Copy the records again, changing "top-left" to "upper-left" and leaving everything else unchanged. Leave the pictures out.

Recorded information:
=====
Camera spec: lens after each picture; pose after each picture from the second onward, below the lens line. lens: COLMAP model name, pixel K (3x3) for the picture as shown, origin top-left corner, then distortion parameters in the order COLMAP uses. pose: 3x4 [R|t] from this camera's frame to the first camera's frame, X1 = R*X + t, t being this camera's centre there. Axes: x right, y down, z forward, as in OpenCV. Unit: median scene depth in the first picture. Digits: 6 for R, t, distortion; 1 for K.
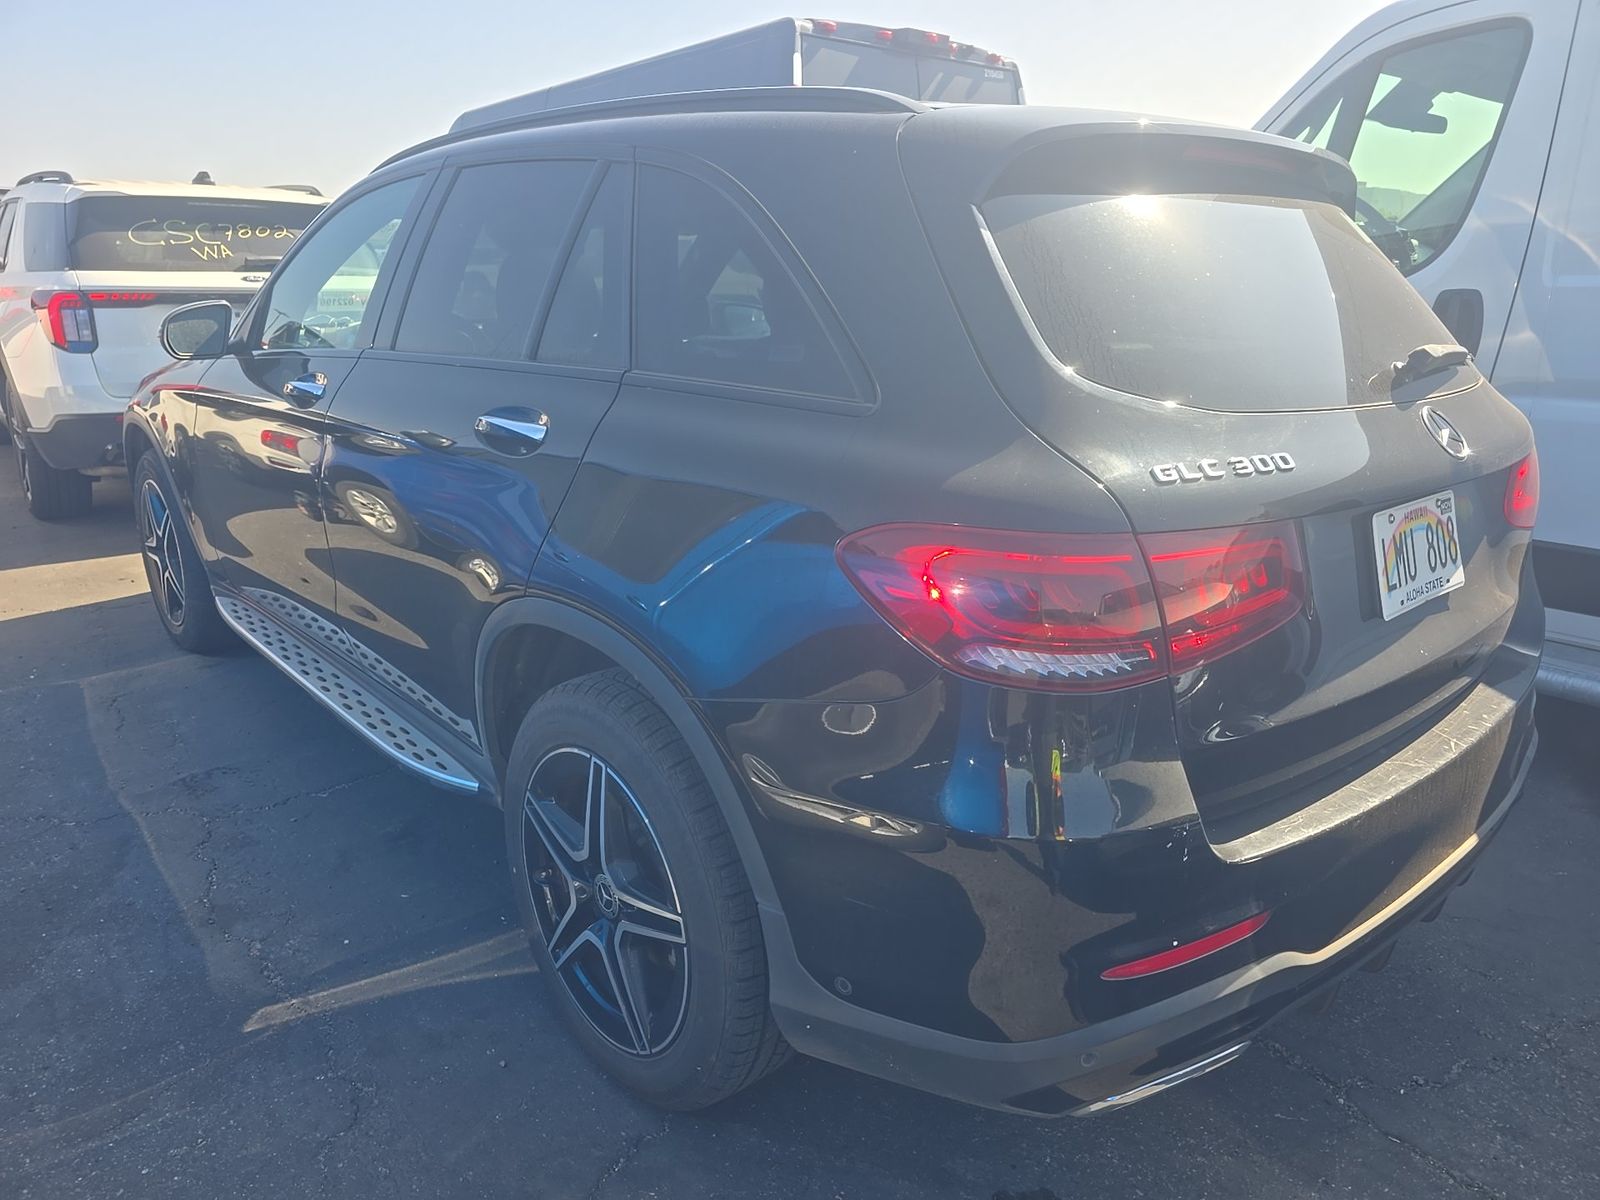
lens RADIAL K [[1141.9, 0, 800.0], [0, 1141.9, 600.0], [0, 0, 1]] dist [0.046141, -0.064586]
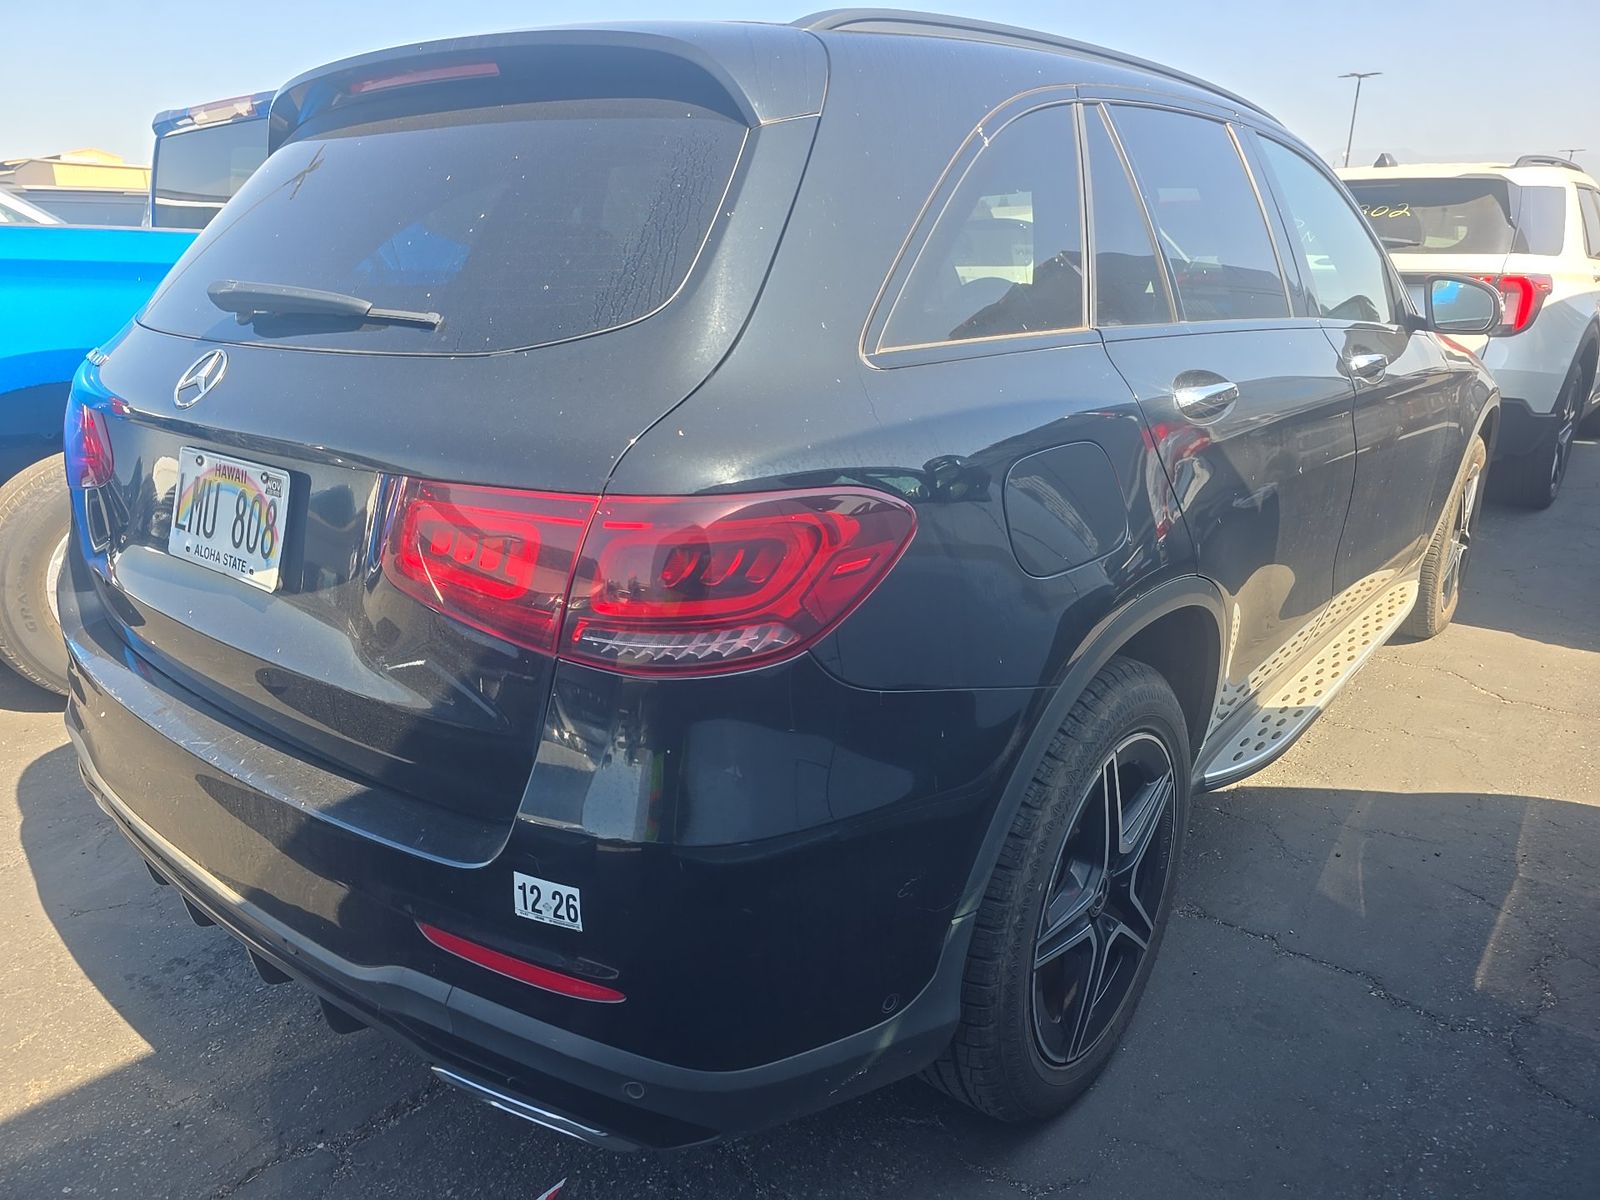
lens RADIAL K [[1141.9, 0, 800.0], [0, 1141.9, 600.0], [0, 0, 1]] dist [0.046141, -0.064586]
pose [[0.144125, 0.277867, -0.949746, 1.442772], [-0.279879, 0.932025, 0.230211, -0.304906], [0.949155, 0.232635, 0.212097, 1.230357]]
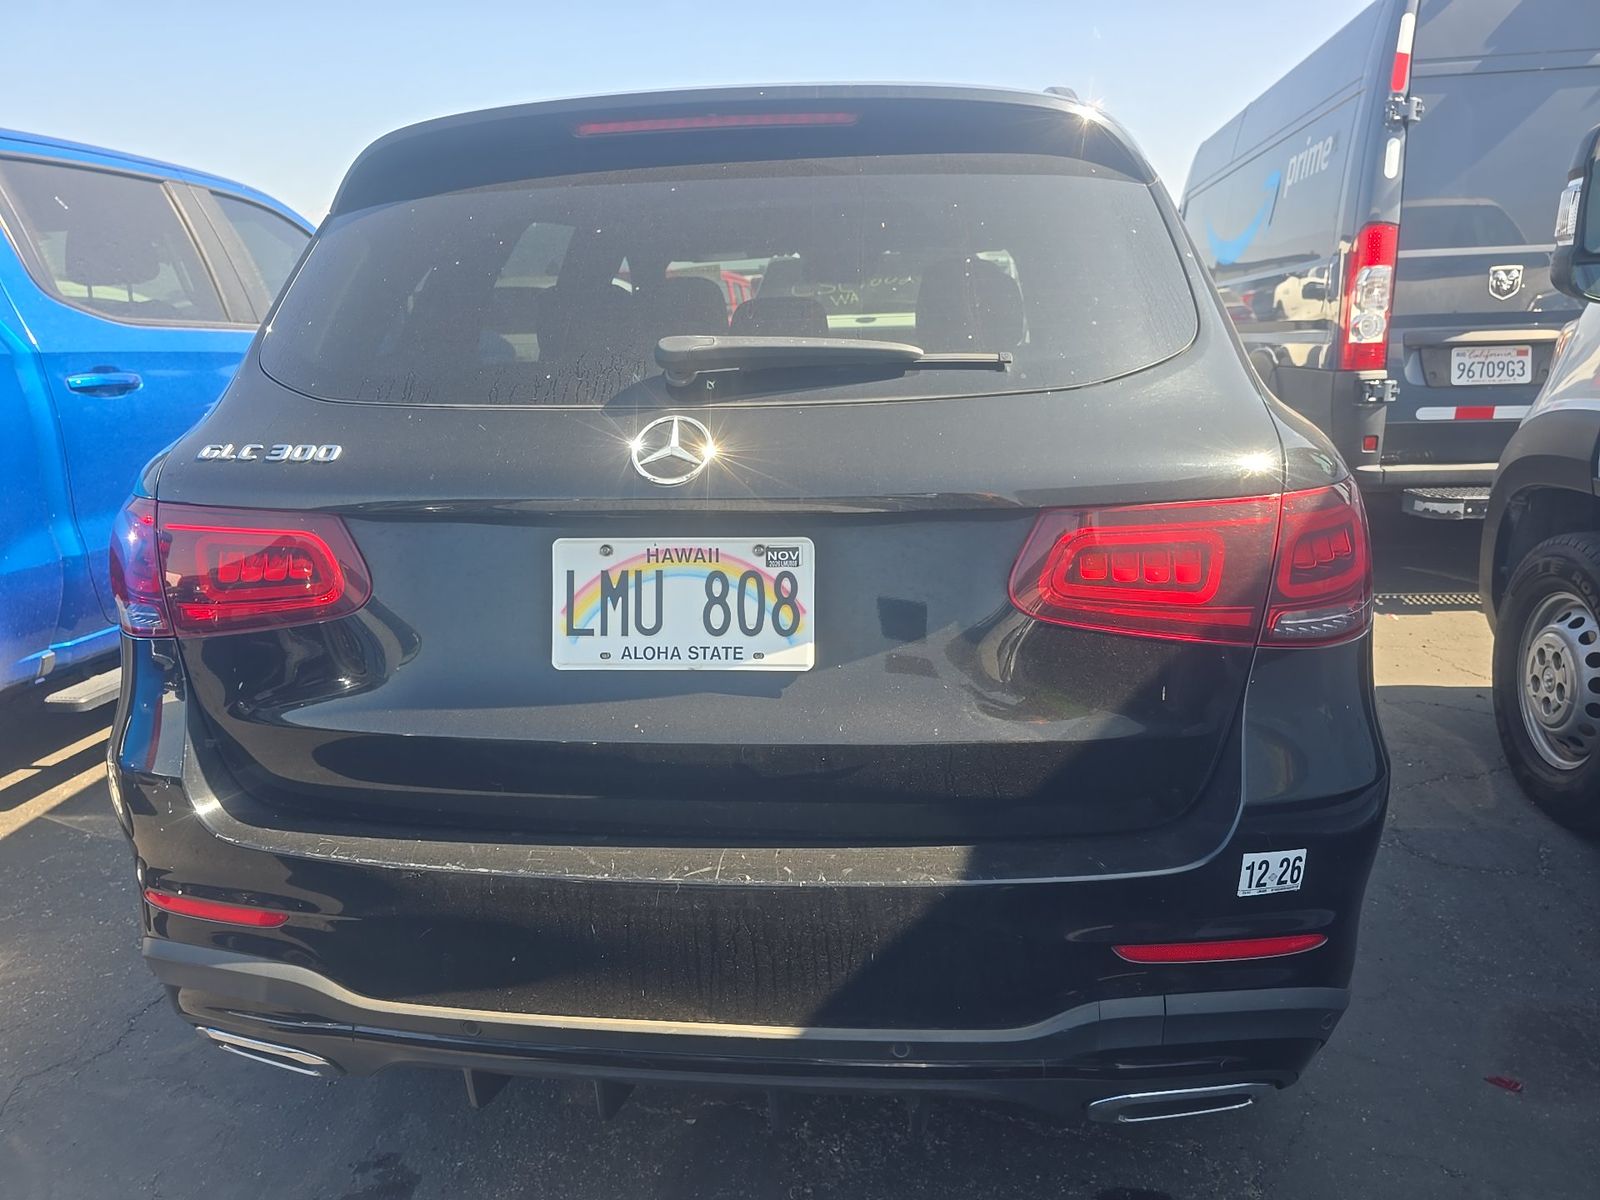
lens RADIAL K [[1141.9, 0, 800.0], [0, 1141.9, 600.0], [0, 0, 1]] dist [0.046141, -0.064586]
pose [[0.667487, 0.148624, -0.729638, 1.136281], [-0.177006, 0.983460, 0.038398, -0.086522], [0.723277, 0.103520, 0.682754, 0.525080]]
=====
Solution for this exercise:
Camera spec: lens after each picture; pose after each picture from the second onward, below the lens line. lens: COLMAP model name, pixel K (3x3) for the picture as shown, origin upper-left corner, then distortion parameters in the order COLMAP uses. pose: 3x4 [R|t] from this camera's frame to the first camera's frame, X1 = R*X + t, t being this camera's centre there. Axes: x right, y down, z forward, as in OpenCV. Unit: median scene depth in the first picture. Digits: 6 for R, t, distortion; 1 for K.
lens RADIAL K [[1141.9, 0, 800.0], [0, 1141.9, 600.0], [0, 0, 1]] dist [0.046141, -0.064586]
lens RADIAL K [[1141.9, 0, 800.0], [0, 1141.9, 600.0], [0, 0, 1]] dist [0.046141, -0.064586]
pose [[0.144125, 0.277867, -0.949746, 1.442772], [-0.279879, 0.932025, 0.230211, -0.304906], [0.949155, 0.232635, 0.212097, 1.230357]]
lens RADIAL K [[1141.9, 0, 800.0], [0, 1141.9, 600.0], [0, 0, 1]] dist [0.046141, -0.064586]
pose [[0.667487, 0.148624, -0.729638, 1.136281], [-0.177006, 0.983460, 0.038398, -0.086522], [0.723277, 0.103520, 0.682754, 0.525080]]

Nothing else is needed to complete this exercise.